A big room was divided into 11 “mouse barns” used for the new test. Six were used in the study. Each “barn” was a 377-square-foot enclosure ringed by 3-foot walls.
Each mouse barn was divided by wire mesh fencing into six sections or “territories,” but the mice could climb easily over the mesh. Within each of the six sections was a nest box, a feeding station and drinking water.
Four of the six sections in each barn were “optimal,” more desirable territories because the nest boxes were opaque plastic storage bins, which mice entered via 2-inch holes at the bottom. Each bin had four nesting cages in it, and an enclosed feeder.
The two other sections were “suboptimal” territories with open planter trays instead of enclosed bins. Female mice had to nest communally in the trays.
The mice in the experiment began with 156 “founders” that were bred in Potts’ colony, weaned at four weeks, and then assigned either to the added-sugar diet or the control diet, with half the males and half the females on each diet.
The mice stayed in cages with siblings of the same sex (to prevent reproduction) for 26 weeks while they were fed these diets. Then the mice were placed in the mouse barns to live, compete with each other and breed for 32 more weeks. They all received the same added-sugar diet while in the mouse barns, so the study only tested for differences caused by the mice eating different diets for the previous 26 weeks.
The founder mice had implanted microchips, like those put in pets. Microchip readers were placed near the feeding stations to record which mice fed where and for how long. A male was considered dominant if he made more than 75 percent of the visits by males to a given feeding station. In reality, the dominant males made almost 100 percent of male visits to the feeder in the desirable territory they dominated.
With the 156 founder mice (58 male, 98 female), the researchers ran the experiment six times, with an average of 26 mice per experiment: eight to 10 males (competing for six territories, four desirable and two suboptimal) and 14 to 18 females.
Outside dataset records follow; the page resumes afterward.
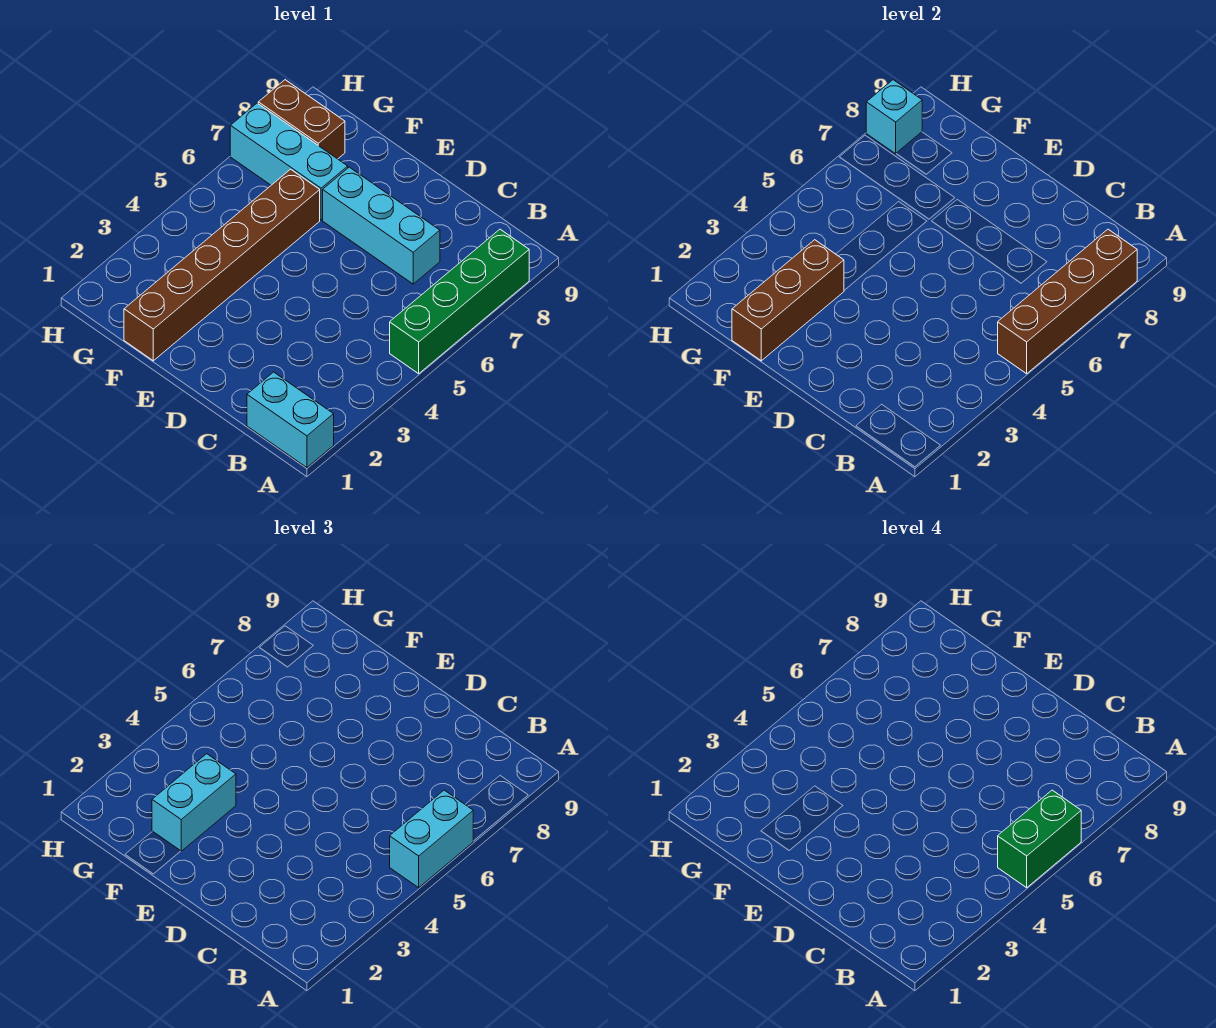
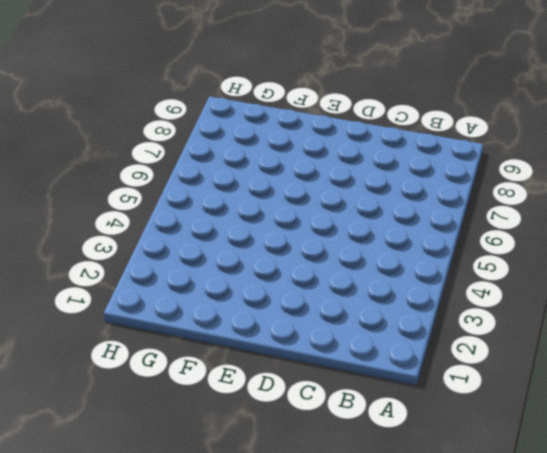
none -> cyan brick A1:B1 level 1
none -> green brick A5:A8 level 1
none -> cyan brick C7:E7 level 1

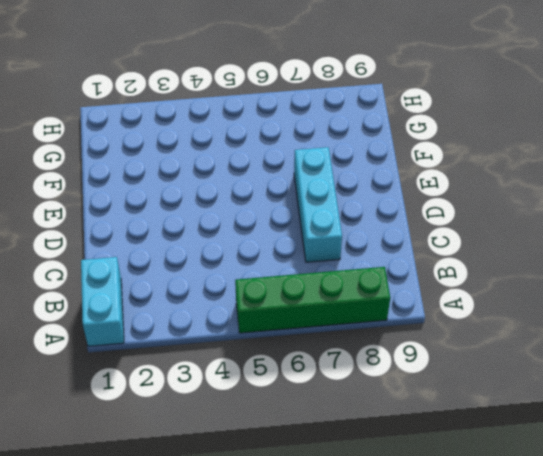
none -> brown brick F1:F6 level 1
none -> cyan brick F7:H7 level 1
none -> brown brick G8:H8 level 1

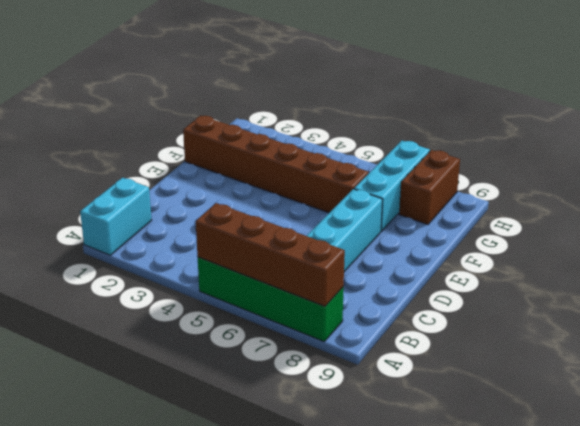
none -> brown brick F1:F3 level 2
none -> cyan brick H8 level 2
none -> cyan brick A5:A6 level 3

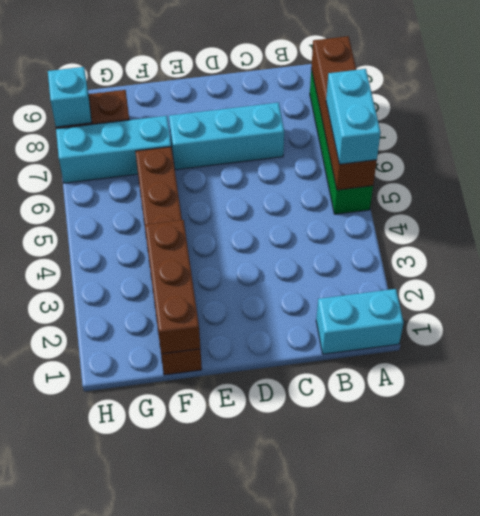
none -> cyan brick F2:F3 level 3
none -> green brick A5:A6 level 4

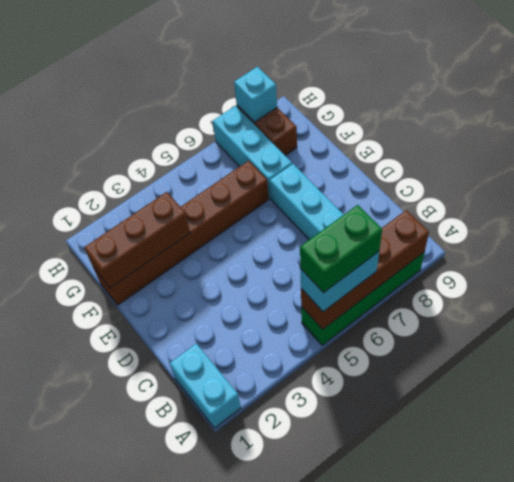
none -> cyan brick F2:F3 level 3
After 32 weeks in mouse barns, 35 percent of the females fed extra sugar died, twice the 17 percent death rate for female control mice. There was no difference in the 55 percent death among males who did and did not get added sugar. Ruff says males have much higher death rates than females in natural settings because they compete for territory, “but there’s no relation to sugar.”
Males on the added-sugar diet acquired and held 26 percent fewer territories than males on the control diet: control males occupied 47 percent of the territories while sugar-added mice controlled less than 36 percent. Male mice shared the remaining 17 percent of territories.
Males on the added-sugar diet produced 25 percent fewer offspring than control males, as determined by genetic analysis of the offspring. The sugar-added females had higher reproduction rates than controls initially – likely because the sugar gave them extra energy to handle the burden of pregnancy – but then had lower reproductive rates as the study progressed, partly because they had higher death rates linked to sugar.
The researchers studied another group of mice for metabolic changes. The only differences were minor: cholesterol was elevated in sugar-fed mice, and the ability to clear glucose from the blood was impaired in female sugar-fed mice. The study found no difference between mice on a regular diet and mice with the 25 percent sugar-added diet when it came to obesity, fasting insulin levels, fasting glucose or fasting triglycerides.
“Our test shows an adverse outcome from the added-sugar diet that couldn’t be detected by conventional tests,” Potts says.
Human-made toxic substances in the environment potentially affect all of us, and more are continually discovered, Potts says.
“You have to ask why we didn’t discover them 20 years ago,” he adds. “The answer is that until now, we haven’t had a functional, broad and sensitive test to screen the potential toxic substances that are being released into the environment or in our drugs or our food supply.”